Bahrain
- Details
- Published on 13 December 2012
Bahrain is a small high-income country. There is insufficient updated information on drug use pattern. It is estimated that there are 20,000 to 30,000 drug users in Bahrain (UNDP & Bahrain MoI, 2006). There is a primary drug rehabilitation center at a psychiatric hospital in Manama that provides drug treatment services as well as ART. The center produces information about drug users' profiles, risk behaviors and HIV prevalence through mandatory testing. A report has mentioned that two thirds of the 3,200 registered drug users are injecting (Bahrain MoH, 2010). Heroin, followed by Amphetamines and Cocaine are the major drugs of injection (Bahrain MoH, 2012).

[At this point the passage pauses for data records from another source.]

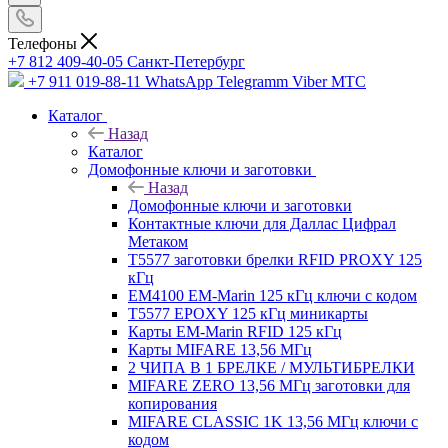
Телефоны
+7 812 409-40-05
Санĸт-Петербург
+7 911 019-88-11
WhatsApp Telegramm Viber МТС
Каталог
Назад
Каталог
Домофонные ключи и заготовки
Назад
Домофонные ключи и заготовки
Контактные ключи для Даллас Цифрал
Метаком
T5577 заготовки брелки RFID PROXY 125
кГц
EM4100 EM-Marin 125 кГц ключи с кодом
T5577 EPOXY 125 кГц миникарты
Карты EM-Marin RFID 125 кГц
Карты MIFARE 13,56 МГц
2 ЧИПА В 1 БРЕЛКЕ / МУЛЬТИБРЕЛКИ
MIFARE ZERO 13,56 МГц заготовки для
копирования
MIFARE CLASSIC 1K 13,56 МГц ключи с
кодом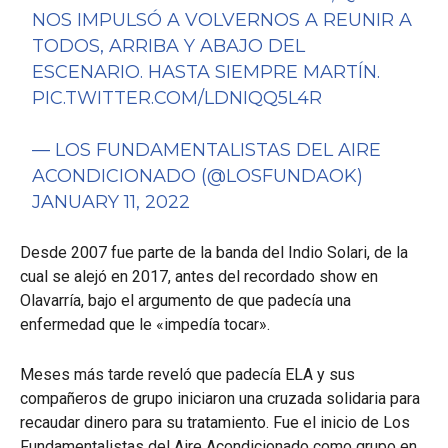
NOS IMPULSÓ A VOLVERNOS A REUNIR A
TODOS, ARRIBA Y ABAJO DEL
ESCENARIO. HASTA SIEMPRE MARTÍN.
PIC.TWITTER.COM/LDNIQQ5L4R
— LOS FUNDAMENTALISTAS DEL AIRE
ACONDICIONADO (@LOSFUNDAOK)
JANUARY 11, 2022
Desde 2007 fue parte de la banda del Indio Solari, de la
cual se alejó en 2017, antes del recordado show en
Olavarría, bajo el argumento de que padecía una
enfermedad que le «impedía tocar».
Meses más tarde reveló que padecía ELA y sus
compañeros de grupo iniciaron una cruzada solidaria para
recaudar dinero para su tratamiento. Fue el inicio de Los
Fundamentalistas del Aire Acondicionado como grupo en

Bahrain has a low HIV prevalence in its general population. Around 80% of identified HIV cases have been non-citizens and were deported. It is evident that heterosexual transmission has been increasing in recent years (Bahrain MoH, 2012). However, injecting drug use is the dominant mode of transmission. Up until the end of 2011, 58.1% of Bahraini HIV infections were attributed to injecting drug use (Bahrain MoH, 2012). Nevertheless, according to the results of the mandatory testing of all PWIDs in the rehabilitation center, the HIV prevalence among PWIDs has remained below 5% (Bahrain MoH, 2012). There were only two reports from the years 1989 and 1991, showing that 8% and 21.1% of PWIDs were HIV positive, respectively (Al-Haddad, et al., 1994; UNAIDS, et al., 2004); the findings that were never replicated. A knowledge, attitudes and practices study (KAP) among PWIDs in 2006 showed that HIV knowledge is moderate and use of new syringes, as well as condom use is common, nonetheless, sharing and unsafe sex are not rare (Al-Jowder, et al., 2007; Bahrain MoH, 2010).

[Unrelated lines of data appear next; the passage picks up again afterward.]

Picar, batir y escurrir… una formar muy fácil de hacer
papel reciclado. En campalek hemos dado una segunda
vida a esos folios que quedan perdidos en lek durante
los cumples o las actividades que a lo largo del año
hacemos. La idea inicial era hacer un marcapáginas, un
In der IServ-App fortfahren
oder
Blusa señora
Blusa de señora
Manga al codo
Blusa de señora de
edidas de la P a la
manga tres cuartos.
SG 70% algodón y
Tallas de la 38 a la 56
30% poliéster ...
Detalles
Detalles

The National Strategy for AIDS Prevention (2008-2010) is the first and most recent national strategy. It will be updated for 2012-2016 (Bahrain MoH, 2012). Overall, the country's response to HIV followed a conservative approach and NGOs have not been active in HIV prevention. However, Bahrain's prison program has been a best practice since 2009 in the region. It includes peer education and support groups (Bahrain MoH, 2012). The first national strategy had recognized PWIDs as a high risk group, but a harm reduction strategy has not been adopted. OST is not available, although Methadone has been available and utilized for detoxification for several years. NSP is not available in Bahrain. Buying needles and syringes from pharmacies requires a prescription, and drug users are arrested for possession of syringes (Bahrain MoH, 2012). VCT is not available in the country and the proportion of PWIDs tested for HIV is not known. ART is provided in one center (the rehabilitation center for drug users).
At this time, HIV prevention is not a national commitment and priority; there has been a higher shift of priorities towards political issues in 2011. The National AIDS Program has suffered from structural and human resource limitations. Cultural and social barriers prevent the development of outreach program and condom distribution (Bahrain MoH, 2012). In addition, there is a need to study the size of PWIDs and update the current knowledge on risk behaviors of PWIDs. Development of a second National program for AIDS prevention will bring a golden opportunity for discussion and inclusion of harm reduction interventions in the country.